今回の調査では、全国620病院に調査票を配布し、調査票回収率は49.0%、有効回答は300病院でした。その回答を開設母体別と病床規模別に分けて分析しました。開設母体別で、原価計算をしているかどうかを聞いたところ、民間病院の5割で実施。一方、公立・公的病院の実施率は約4割にとどまりました。大学病院は、回答した13病院のうち、7病院で実施していました。

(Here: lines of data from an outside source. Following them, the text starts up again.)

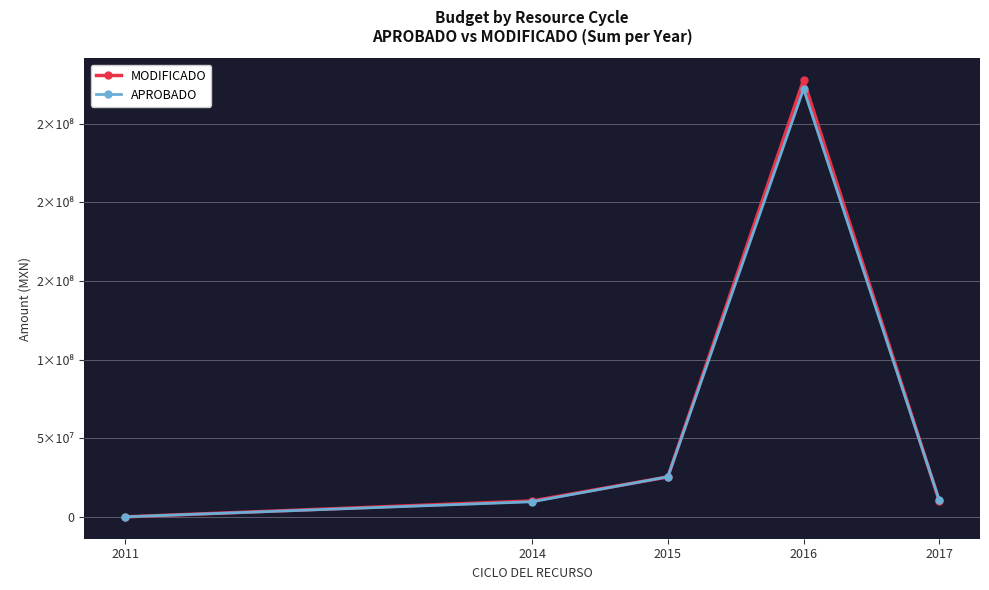

True or false: MODIFICADO has a value of 10184874.8 at 2014.

True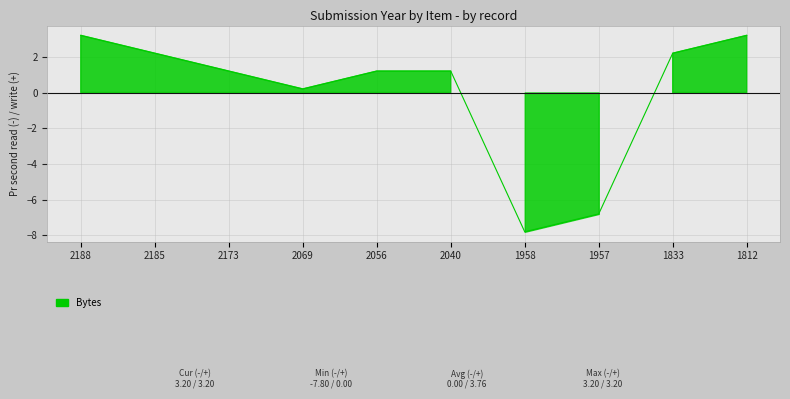

Reading left to right, list all the values displayed in this chart.

3.2	2.2	1.2	0.2	1.2	1.2	-7.8	-6.8	2.2	3.2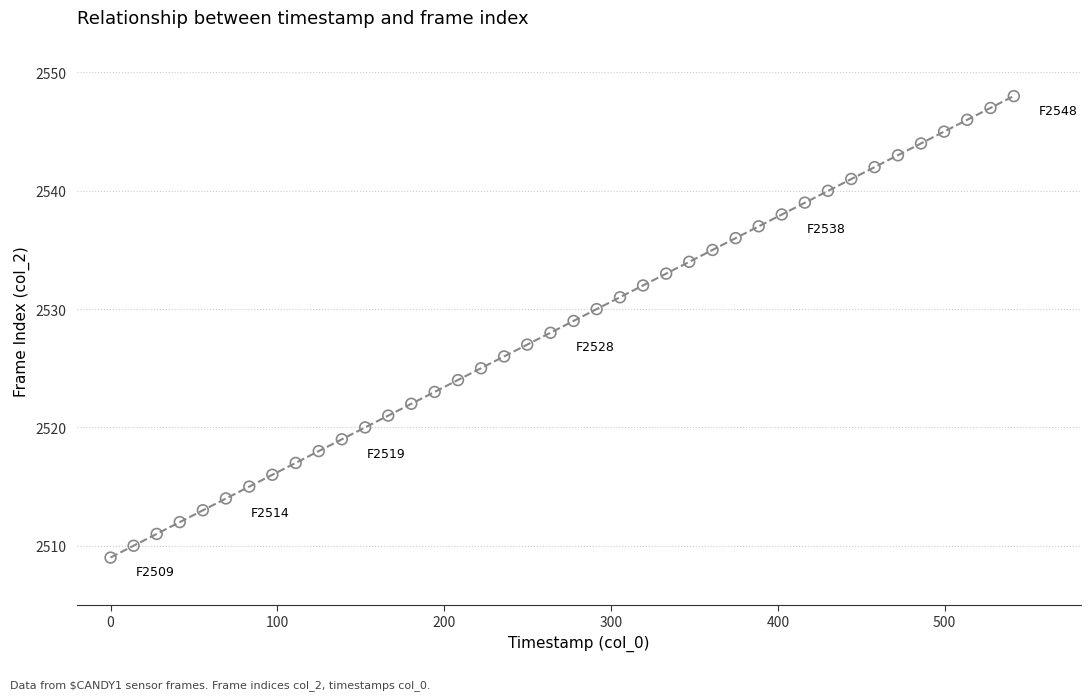

What is the range of Y values (max minus min)?

39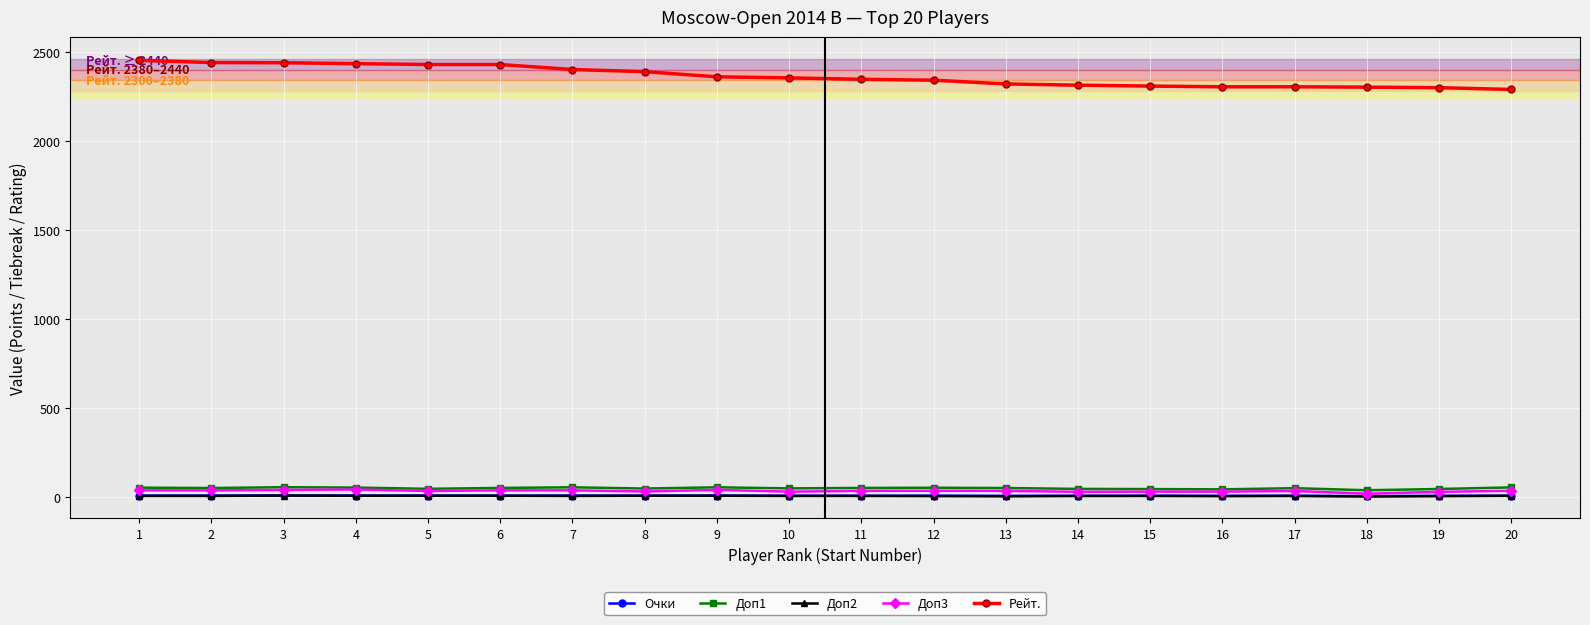

True or false: Рейт. and Доп3 intersect in this chart.

False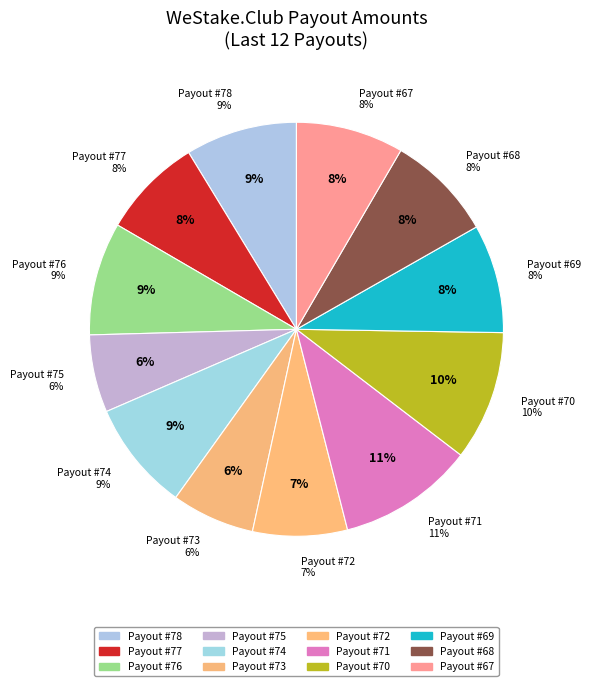

Count the number of slices in the pie.

12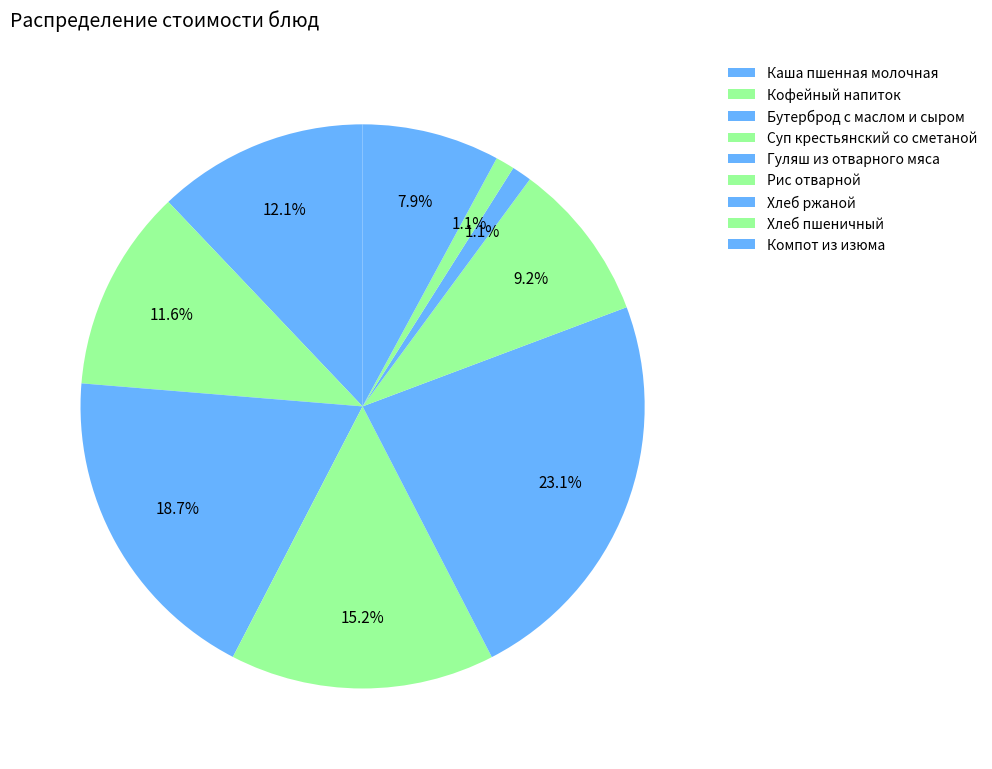

What percentage is the Хлеб ржаной slice, to the nearest percent?

1%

原価計算を実施していない病院に、その理由を聞いたところ、「人手不足のため」「知識がないため」「原価計算に必要なデータが揃わないため」といった回答が上位でした。一方、原価計算を実施している病院にその理由を聞いたところ、「業績評価のため」「経営の意思決定のため」「職員の経営意識醸成のため」などが、主な回答でした。
調査結果について世古口氏は、「第1回調査と同様にやはり、公立病院・公的病院でやや取り組みが出遅れている結果となった。コロナ禍・コロナ後も厳しい医療状況を乗り切っていくには、どの病院もまずは、診療報酬制度とDPCを正しく理解し経営改善に努め、さらなる改善を追求する場合には原価計算も考慮する必要がある」と話しています。